### Instruction
Below are records; count the lines among them that include the string "Tile", and state only the number.

### Source information

::::::::::

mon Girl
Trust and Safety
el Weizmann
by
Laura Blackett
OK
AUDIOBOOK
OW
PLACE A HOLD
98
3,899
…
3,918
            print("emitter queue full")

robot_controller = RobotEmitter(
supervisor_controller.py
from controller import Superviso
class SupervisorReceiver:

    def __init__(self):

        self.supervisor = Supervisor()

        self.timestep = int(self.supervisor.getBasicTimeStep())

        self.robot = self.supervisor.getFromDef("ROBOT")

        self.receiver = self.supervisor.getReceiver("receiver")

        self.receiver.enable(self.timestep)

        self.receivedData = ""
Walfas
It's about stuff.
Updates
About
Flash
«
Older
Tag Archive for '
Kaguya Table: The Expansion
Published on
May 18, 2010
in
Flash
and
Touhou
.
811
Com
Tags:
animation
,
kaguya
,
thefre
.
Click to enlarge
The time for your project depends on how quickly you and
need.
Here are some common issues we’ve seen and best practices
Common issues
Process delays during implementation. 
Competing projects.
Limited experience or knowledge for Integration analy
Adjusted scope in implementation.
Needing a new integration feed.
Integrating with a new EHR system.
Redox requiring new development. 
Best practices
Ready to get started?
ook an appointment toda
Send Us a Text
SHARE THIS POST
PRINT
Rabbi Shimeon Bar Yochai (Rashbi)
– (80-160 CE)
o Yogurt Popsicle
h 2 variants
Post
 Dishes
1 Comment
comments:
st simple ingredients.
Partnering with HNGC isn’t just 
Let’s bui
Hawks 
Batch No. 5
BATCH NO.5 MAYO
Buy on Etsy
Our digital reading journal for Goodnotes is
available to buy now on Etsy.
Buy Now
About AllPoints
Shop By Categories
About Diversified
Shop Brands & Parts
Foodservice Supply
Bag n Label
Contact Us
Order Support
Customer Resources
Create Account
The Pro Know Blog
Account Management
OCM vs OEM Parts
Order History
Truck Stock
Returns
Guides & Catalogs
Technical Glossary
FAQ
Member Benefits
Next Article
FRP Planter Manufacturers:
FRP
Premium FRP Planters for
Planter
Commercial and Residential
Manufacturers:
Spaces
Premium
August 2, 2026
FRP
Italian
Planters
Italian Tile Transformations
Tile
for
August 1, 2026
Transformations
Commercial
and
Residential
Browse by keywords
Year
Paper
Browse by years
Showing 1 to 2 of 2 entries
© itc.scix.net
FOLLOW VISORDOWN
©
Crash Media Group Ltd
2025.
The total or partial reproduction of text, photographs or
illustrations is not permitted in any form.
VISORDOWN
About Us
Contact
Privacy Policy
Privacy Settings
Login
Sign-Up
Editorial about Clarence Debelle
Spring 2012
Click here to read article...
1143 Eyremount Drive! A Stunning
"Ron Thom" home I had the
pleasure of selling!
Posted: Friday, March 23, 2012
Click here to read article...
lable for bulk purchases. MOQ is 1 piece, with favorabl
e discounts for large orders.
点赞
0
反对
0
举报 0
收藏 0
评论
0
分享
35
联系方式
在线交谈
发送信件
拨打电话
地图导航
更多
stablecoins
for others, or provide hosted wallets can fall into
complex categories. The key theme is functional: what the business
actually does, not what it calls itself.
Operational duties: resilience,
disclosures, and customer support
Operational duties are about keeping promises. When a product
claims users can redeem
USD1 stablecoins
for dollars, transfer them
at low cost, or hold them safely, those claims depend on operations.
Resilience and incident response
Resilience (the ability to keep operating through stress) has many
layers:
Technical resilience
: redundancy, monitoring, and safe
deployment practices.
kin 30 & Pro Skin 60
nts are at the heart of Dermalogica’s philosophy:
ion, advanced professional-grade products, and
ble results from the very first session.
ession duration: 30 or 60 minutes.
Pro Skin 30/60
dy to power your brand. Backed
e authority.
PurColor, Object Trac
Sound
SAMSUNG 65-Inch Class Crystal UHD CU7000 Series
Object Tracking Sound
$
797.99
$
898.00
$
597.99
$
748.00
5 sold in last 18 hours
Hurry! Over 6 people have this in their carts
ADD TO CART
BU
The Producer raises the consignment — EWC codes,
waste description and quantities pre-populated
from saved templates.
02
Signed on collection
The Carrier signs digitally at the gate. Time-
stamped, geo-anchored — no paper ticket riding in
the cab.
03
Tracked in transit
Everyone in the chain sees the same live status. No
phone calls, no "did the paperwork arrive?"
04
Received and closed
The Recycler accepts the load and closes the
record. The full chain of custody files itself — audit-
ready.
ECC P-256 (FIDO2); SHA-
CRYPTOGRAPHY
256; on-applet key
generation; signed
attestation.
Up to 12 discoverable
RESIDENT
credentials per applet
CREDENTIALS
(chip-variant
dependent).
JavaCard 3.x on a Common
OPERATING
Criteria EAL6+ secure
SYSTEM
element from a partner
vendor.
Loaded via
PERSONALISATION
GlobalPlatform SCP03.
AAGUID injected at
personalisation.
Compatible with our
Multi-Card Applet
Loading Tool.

::::::::::

### Response to the exercise
2